We were invited to the wedding, held at his home with catering from the restaurant. His elderly parents, with whom he lived, attended and Fred was dressed in traditional Thai wedding garb – a gold suit, no less, for the ceremony.
‘You look like a Bond villain,’ I said, and he laughed.
Fred loved being married. It had taken him such a long time that he had probably given up on the idea. He insisted on referring to his new bride as, ‘my wife’ at every opportunity, absolutely revelling in the status of having one to refer to. No, ‘ball and chain’ for Fred, he loved being married and being able to declare his love.
His wife, too took on the challenges of learning English and helping Fred to care for his aging parents. She was welcomed by everyone and it seemed that each had found a solution and companionship. Then tragedy struck.
Fred was walking Rufus home one evening across the very busy road to where he lived when Rufus somehow managed to slip his lead and ended up under the wheels of a car. He was killed instantly. Like many dogs owners who lose their pooches, Fred continued to come down to the park, though, sometimes with his wife and her two young nieces.
A year later, he announced they were getting another dog. A breeder he knew had a litter and he was picking up his new pup.
It was a King Charles Cavelier Spaniel, Blenheim. He named him … Rufus.
Not even Rufus 2, just Rufus.
Still, this Rufus was a lot less skittish that his previous namesake and could be let off the lead without wanting to dash across the road.
Yesterday, I sat on the grass with Fred and Rufus and chatted as the evening breeze cooled away the heat from the sun. I told him about the funeral I had been to earlier in the week. He talked about his mum and dad: his dad had died towards the end of last year and his mum had died three weeks later.
‘She did not want to live without him,’ he said.
‘Are you staying in the house?’ I asked.
‘Yes, that is all sorted,’ he replied. ‘We can stay there as long as we want.’

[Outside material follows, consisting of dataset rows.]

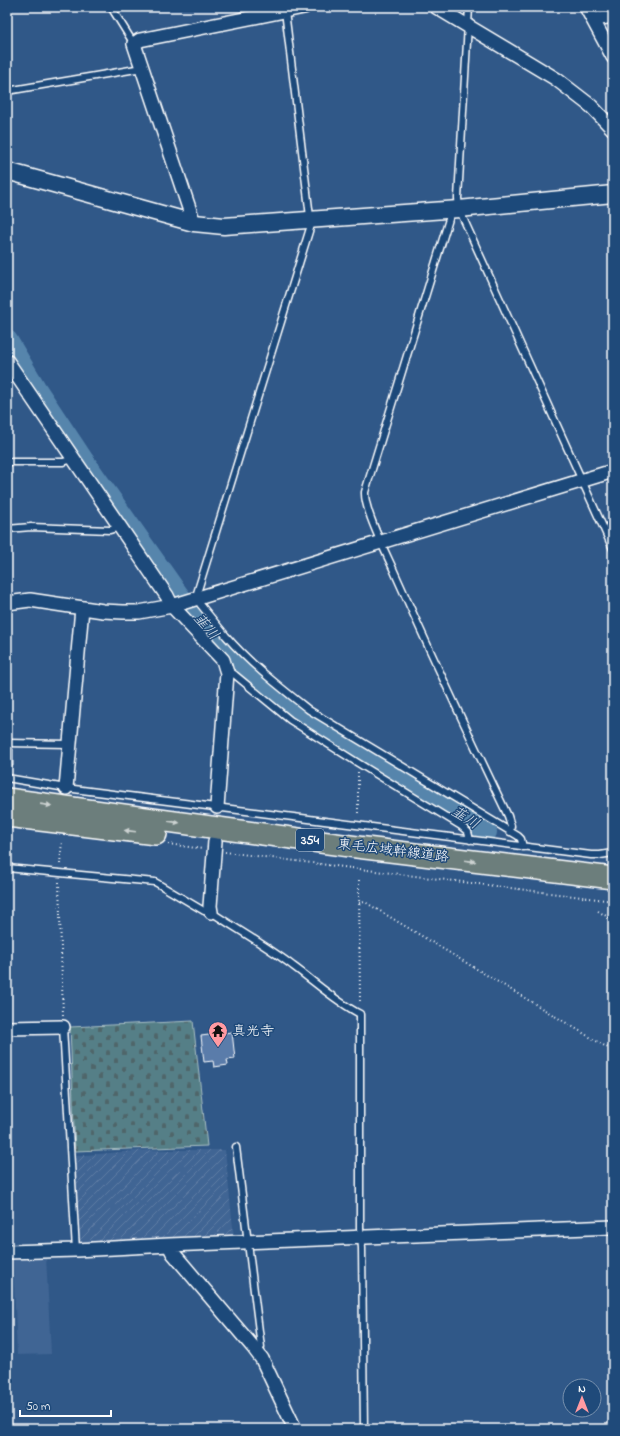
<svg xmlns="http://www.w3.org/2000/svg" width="620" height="1436" font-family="'Indie Flower','Klee One',sans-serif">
<defs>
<pattern id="industrial-furrows" width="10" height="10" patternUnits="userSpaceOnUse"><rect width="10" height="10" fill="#416594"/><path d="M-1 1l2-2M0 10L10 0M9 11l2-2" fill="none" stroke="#5e7ca4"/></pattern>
<pattern id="cemetery-stones" width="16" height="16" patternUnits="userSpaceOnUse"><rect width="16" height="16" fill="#547f87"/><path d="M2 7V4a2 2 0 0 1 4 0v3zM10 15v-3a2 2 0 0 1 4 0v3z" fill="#50666a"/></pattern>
</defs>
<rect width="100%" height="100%" fill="#305888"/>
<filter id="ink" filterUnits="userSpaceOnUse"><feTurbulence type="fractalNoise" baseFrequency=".025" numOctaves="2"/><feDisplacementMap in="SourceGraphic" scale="8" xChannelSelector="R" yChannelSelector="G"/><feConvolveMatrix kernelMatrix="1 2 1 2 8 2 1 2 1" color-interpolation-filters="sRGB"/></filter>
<g filter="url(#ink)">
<path fill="#416594" d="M46 1256 51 1354 17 1355 13 1257Z"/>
<path fill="url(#industrial-furrows)" d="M146 1150H225L234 1238 79 1242 75 1156Z"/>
<path fill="url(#cemetery-stones)" stroke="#aabfc3" d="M193 1021 207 1146 75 1151 70 1027Z"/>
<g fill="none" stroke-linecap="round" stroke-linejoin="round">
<path stroke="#5785ac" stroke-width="22" d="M7 341 35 388 82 459 178 595C212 638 250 677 293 711L486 832"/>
</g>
<path fill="#5a7baa" stroke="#fff" d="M7 749H13V766H7Z
M232 1032 235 1059 227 1060 228 1065 214 1067 213 1061 204 1062 201 1036Z"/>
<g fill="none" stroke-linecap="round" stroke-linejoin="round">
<defs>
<path id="service" d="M111 7 134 44
M469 7 458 198 459 209 613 549
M285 11 311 225 197 593V599L200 604C209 615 217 625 226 636 250 664 280 687 309 710L518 836 521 839 523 847
M7 91 142 68
M450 210 449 219 365 492C364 510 386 553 394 571 431 654 469 735 508 816L511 826 510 832
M7 462H63L73 459
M7 529 31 527 110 530 120 527
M227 673 231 672 235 675 290 720 358 763 461 826 468 832 470 840
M7 743 69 744
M7 778 66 788 591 855H600L613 853
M7 868 155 882 204 911 211 912C238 930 267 946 293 966 315 982 335 1001 360 1014V1228L362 1248 364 1429
M63 1027 76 1250
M236 1147 261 1347 257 1352"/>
<path id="minor" d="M436 7 556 79 591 106 613 129
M586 7 613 57
M594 21 601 18 613 16
M194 223 134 44 140 40 304 7
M7 361 167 596 172 606 223 660 227 673 217 807
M7 603 30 600 103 611 123 612H139L172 606 613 471
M66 788 82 608
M211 912 210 906 215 841
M7 1028 63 1027
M169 1245 173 1253 253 1347 262 1359 295 1429
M7 1252 76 1250 169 1245 613 1227"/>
<path id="tertiary" d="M7 171 194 223 224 226 459 209 613 194"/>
<path id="trunk" d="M7 799 357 847 613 878
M7 816 156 834"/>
</defs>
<use href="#service" stroke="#fff" stroke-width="9"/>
<use href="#minor" stroke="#fff" stroke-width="16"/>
<use href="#tertiary" stroke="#fff" stroke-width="19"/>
<use href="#trunk" stroke="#fff" stroke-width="24"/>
<path stroke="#fff" stroke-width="2" stroke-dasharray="1 3" stroke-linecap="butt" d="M358 772V816
M168 844 203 849
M225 852 613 901
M60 864 62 841
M359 880 360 1004
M59 882 63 1016
M359 903 365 902 613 1051
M598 911 613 920"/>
<use href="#service" stroke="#1f4a7a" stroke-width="6"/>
<use href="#minor" stroke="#1f4a7a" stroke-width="13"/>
<use href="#tertiary" stroke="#1f4a7a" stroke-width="16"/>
<use href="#trunk" stroke="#6c7e7c" stroke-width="21"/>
</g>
<defs><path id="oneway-solid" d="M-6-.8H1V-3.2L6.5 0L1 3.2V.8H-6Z"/></defs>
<g fill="#ccd2d1">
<use href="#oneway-solid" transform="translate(46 805) rotate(8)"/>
<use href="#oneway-solid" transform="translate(174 822) rotate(8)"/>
<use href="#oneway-solid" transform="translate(130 831) rotate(-173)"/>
<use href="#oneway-solid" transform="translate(470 861) rotate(7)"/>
</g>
</g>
<defs>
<symbol id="temple-pin" viewBox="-11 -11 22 30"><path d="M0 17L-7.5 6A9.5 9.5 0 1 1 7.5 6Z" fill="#ff9aa2" stroke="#1f4a7a"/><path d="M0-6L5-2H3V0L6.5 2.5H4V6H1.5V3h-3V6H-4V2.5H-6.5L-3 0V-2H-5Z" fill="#111"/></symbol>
</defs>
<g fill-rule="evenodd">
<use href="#temple-pin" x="207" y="1020" width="22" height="30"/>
</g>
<g text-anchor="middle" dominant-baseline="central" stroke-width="3" stroke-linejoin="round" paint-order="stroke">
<rect fill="#1f4a7a" stroke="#bcc9d7" stroke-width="1" x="296" y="829" width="28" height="22" rx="3"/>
<g font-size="13" font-weight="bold" fill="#fff">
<text x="310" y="840">354</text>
</g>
<g font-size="14" fill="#fff" stroke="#1f4a7a">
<text transform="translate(393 851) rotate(7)">東毛広域幹線道路</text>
</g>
<g font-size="14" fill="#fff" stroke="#1f4a7a" text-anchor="start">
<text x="232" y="1031">真光寺</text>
</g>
<g font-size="15" font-style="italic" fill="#d5e0ea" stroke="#1f4a7a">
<text transform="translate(206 627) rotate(49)">韮川</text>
<text transform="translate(465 818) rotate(32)">韮川</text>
</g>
</g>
<rect width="620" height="1436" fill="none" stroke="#1f4a7a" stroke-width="24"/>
<rect x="12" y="12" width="596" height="1412" fill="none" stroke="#fff" stroke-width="1.5" filter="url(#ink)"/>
<g transform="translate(582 1398)"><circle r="19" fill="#1f4a7a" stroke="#7992af"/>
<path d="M0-3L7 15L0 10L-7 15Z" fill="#ff9aa2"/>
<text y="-6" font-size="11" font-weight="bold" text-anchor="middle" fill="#ffffff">N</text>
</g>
<path d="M20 1410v6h91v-6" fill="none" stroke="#ffffff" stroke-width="2"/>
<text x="26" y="1410" font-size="12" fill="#ffffff" stroke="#1f4a7a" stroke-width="3" paint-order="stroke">50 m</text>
</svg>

‘And are you still enjoying married life?’ I asked.
‘Loving it,’ he replied.
Neither of us knew that he had less than 24 hours to live.
Tonight his wife, still in shock, is being comforted by her sister and Rufus will be wondering why he has missed out on six walks – Fred never quite did break that habit –
I am sitting at home and contemplating for the second time in five days how all the things we take for granted can be snuffed out in seconds. I don’t think Fred had a fall, I think he collapsed as a result of the heart attack, but that was lost in translation. I hope it happened so quickly that he did not realise what was happening, but even if he did, I am pretty sure that in short time I knew him – only six years – that his marriage provided him with unexpected and huge happiness and opened up his world further than he had probably thought possible.
And I think of his wife, who will be grieving tonight, with the soft head of a Blenheim King Charles Cavelier Spaniel in her lap.